#### [Given records]
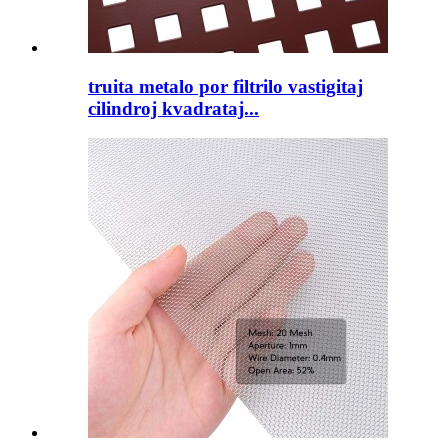
truita metalo por filtrilo vastigitaj
cilindroj kvadrataj...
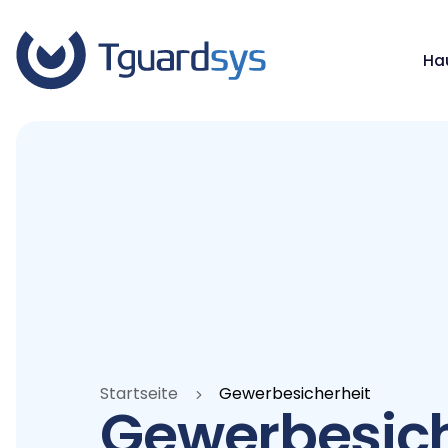
Ha
Startseite
Gewerbesicherheit
Gewerbesich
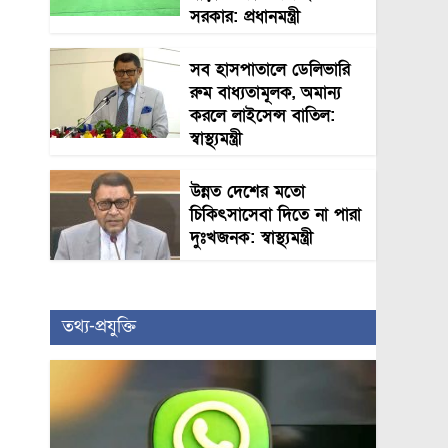
সরকার: প্রধানমন্ত্রী
সব হাসপাতালে ডেলিভারি
রুম বাধ্যতামূলক, অমান্য
করলে লাইসেন্স বাতিল:
স্বাস্থ্যমন্ত্রী
উন্নত দেশের মতো
চিকিৎসাসেবা দিতে না পারা
দুঃখজনক: স্বাস্থ্যমন্ত্রী
তথ্য-প্রযুক্তি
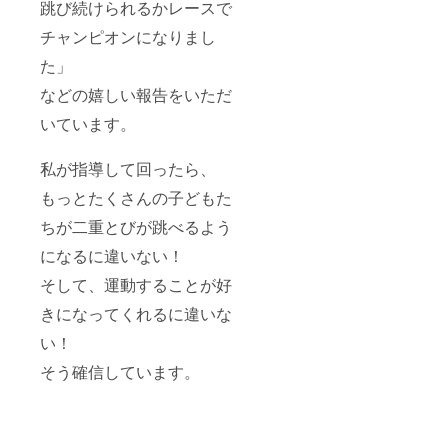
跳び続けられるかレースで
チャンピオンになりまし
た」
などの嬉しい報告をいただ
いています。
私が指導して回ったら、
もっとたくさんの子どもた
ちが二重とびが跳べるよう
になるに違いない！
そして、運動することが好
きになってくれるに違いな
い！
そう確信しています。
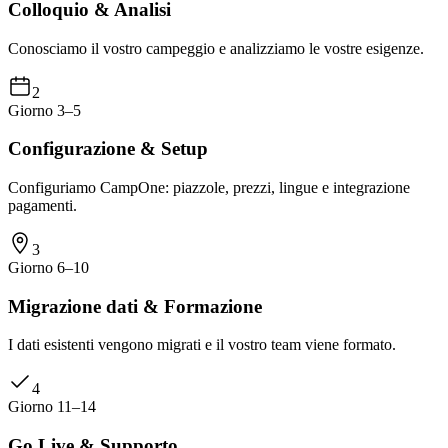
Colloquio & Analisi
Conosciamo il vostro campeggio e analizziamo le vostre esigenze.
2
Giorno 3–5
Configurazione & Setup
Configuriamo CampOne: piazzole, prezzi, lingue e integrazione
pagamenti.
3
Giorno 6–10
Migrazione dati & Formazione
I dati esistenti vengono migrati e il vostro team viene formato.
4
Giorno 11–14
Go Live & Supporto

#### [The task]
Working down from the line that contains "Configuriamo CampOne: piazzole, prezzi, lingue", retype each line exactly through the last line of the data, and give nothing else.

#### [Task answer]
Configuriamo CampOne: piazzole, prezzi, lingue e integrazione
pagamenti.
3
Giorno 6–10
Migrazione dati & Formazione
I dati esistenti vengono migrati e il vostro team viene formato.
4
Giorno 11–14
Go Live & Supporto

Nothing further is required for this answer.